▶ _Exercise material_:

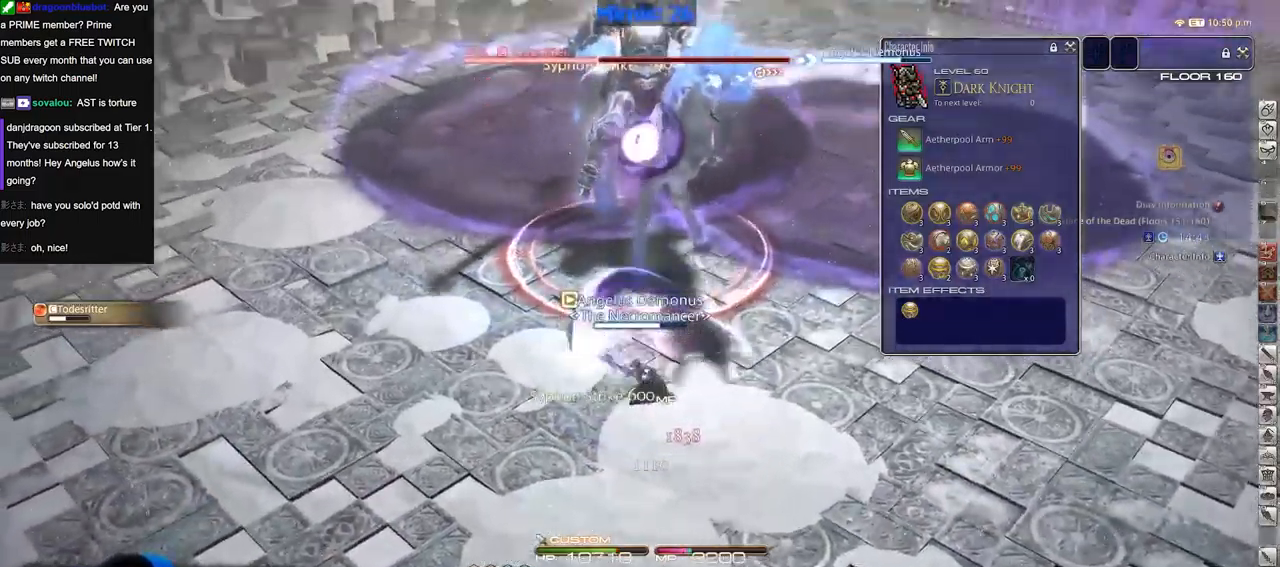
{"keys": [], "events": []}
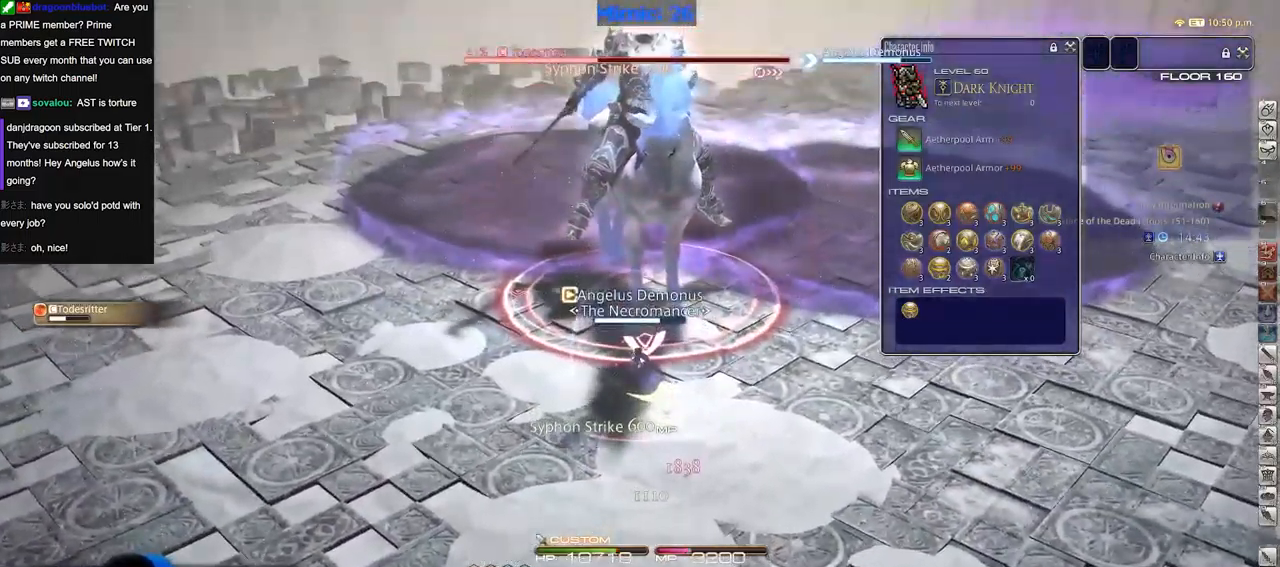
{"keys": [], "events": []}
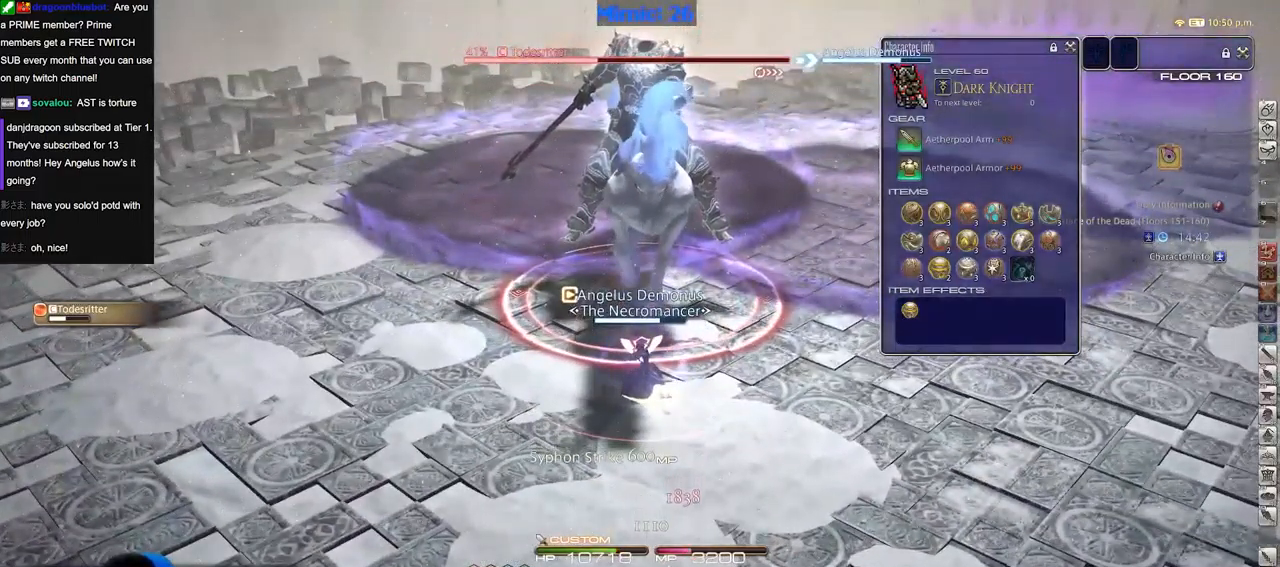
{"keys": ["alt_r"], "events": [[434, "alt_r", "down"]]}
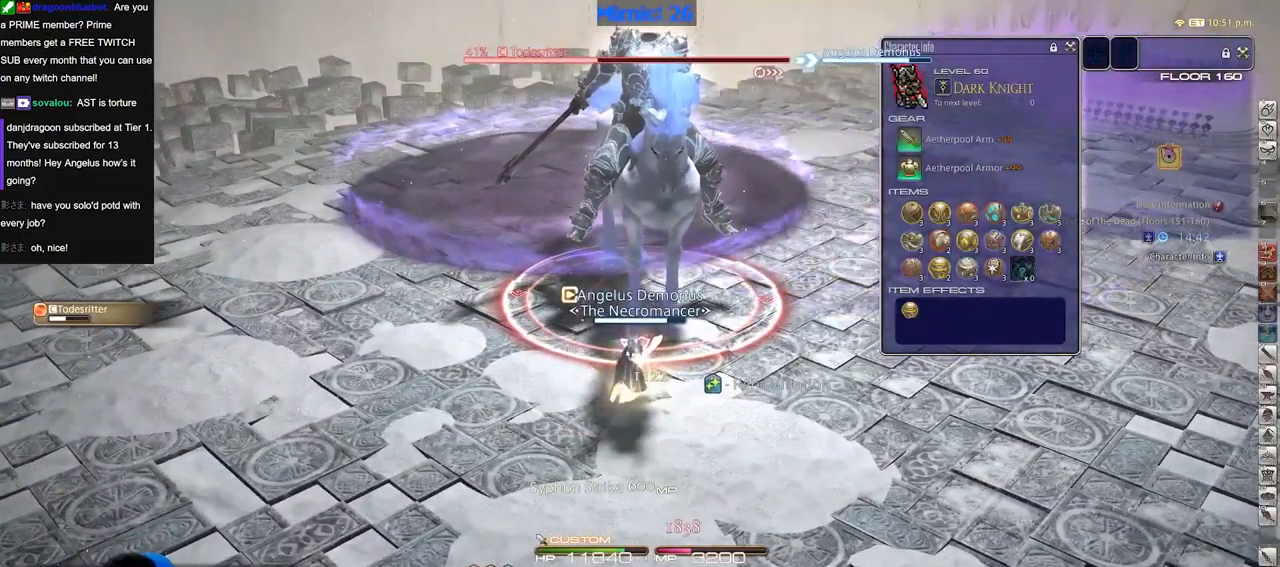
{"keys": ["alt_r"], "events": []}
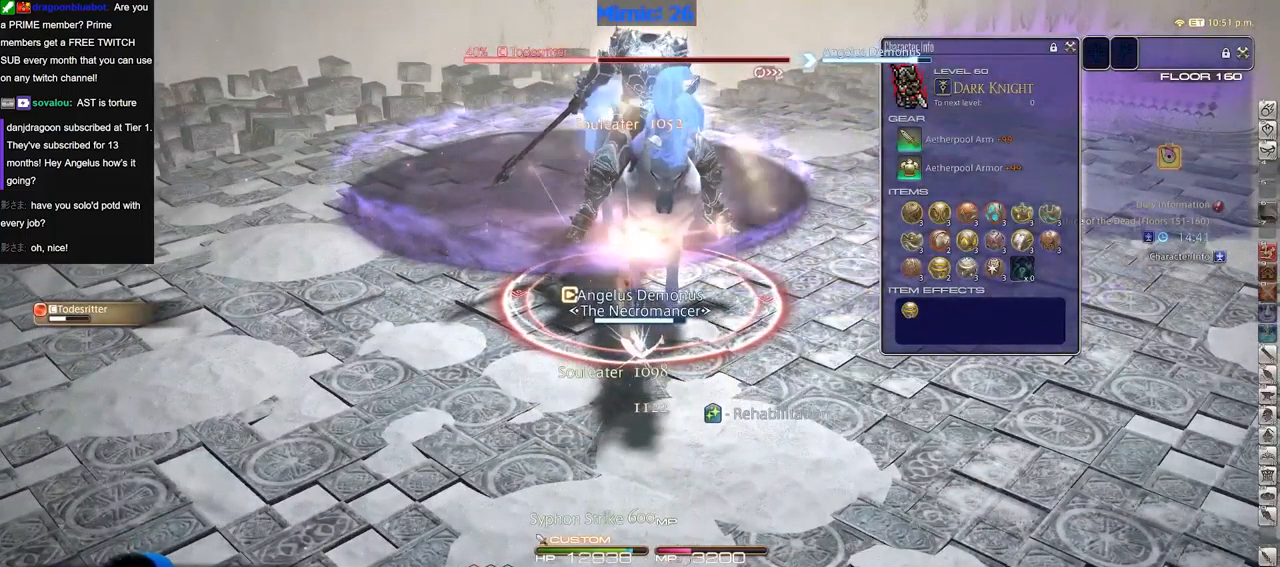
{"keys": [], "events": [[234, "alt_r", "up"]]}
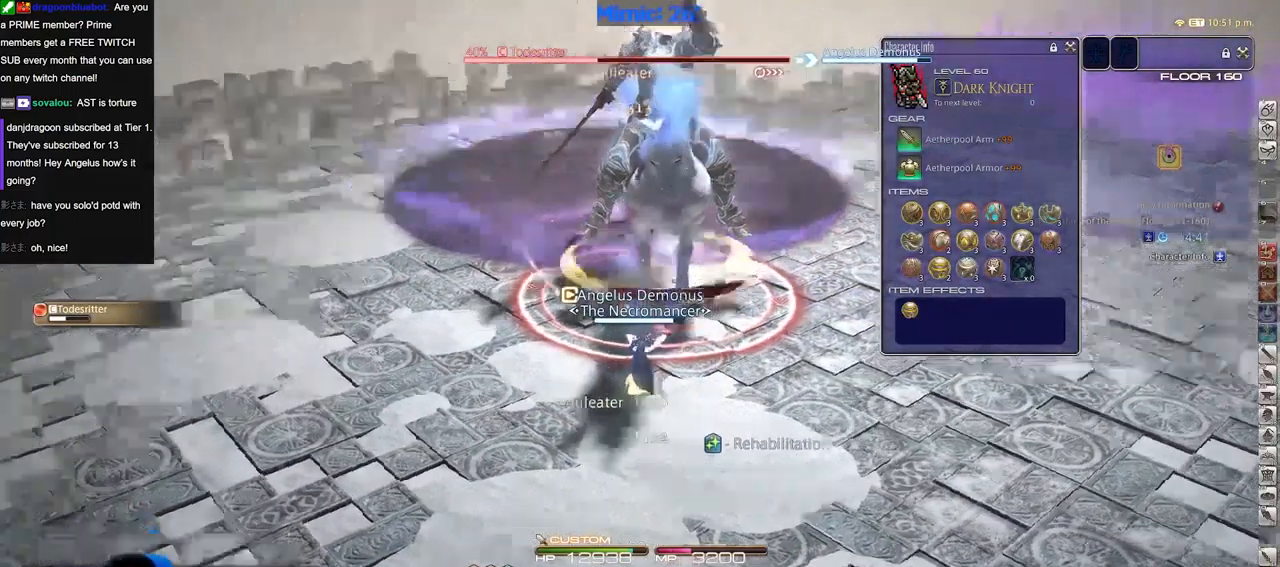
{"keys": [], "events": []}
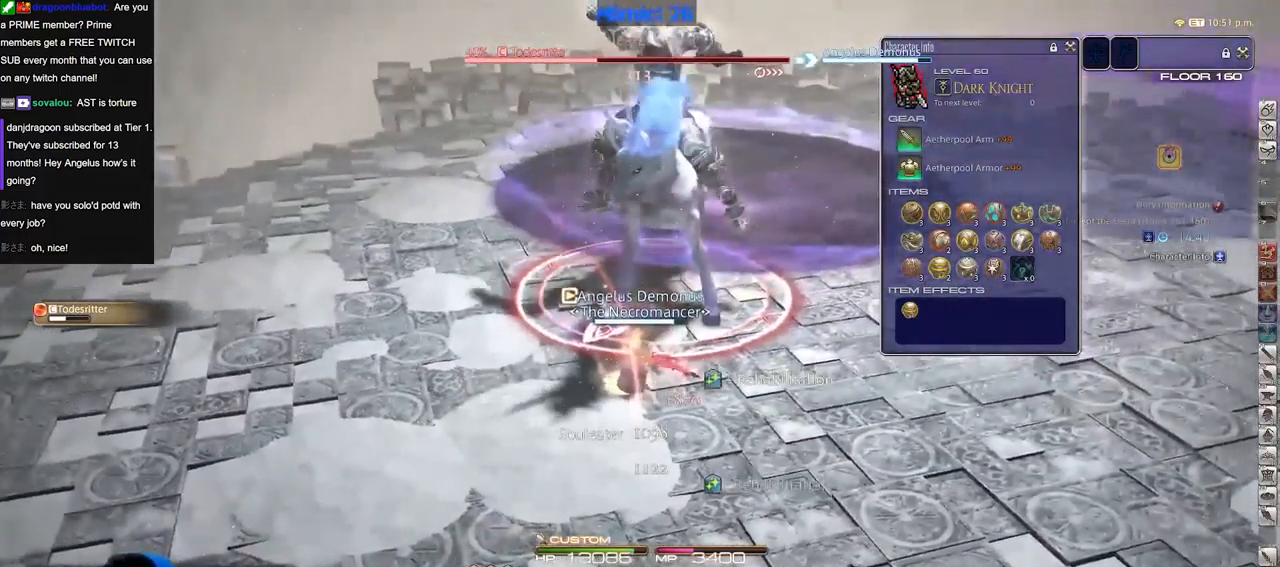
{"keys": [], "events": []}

▶ _What the task asks_:
From the first line to the last, restate the entries exactly, without pictures.

▶ _Exercise answer_:
{"keys": [], "events": []}
{"keys": [], "events": []}
{"keys": ["alt_r"], "events": [[434, "alt_r", "down"]]}
{"keys": ["alt_r"], "events": []}
{"keys": [], "events": [[234, "alt_r", "up"]]}
{"keys": [], "events": []}
{"keys": [], "events": []}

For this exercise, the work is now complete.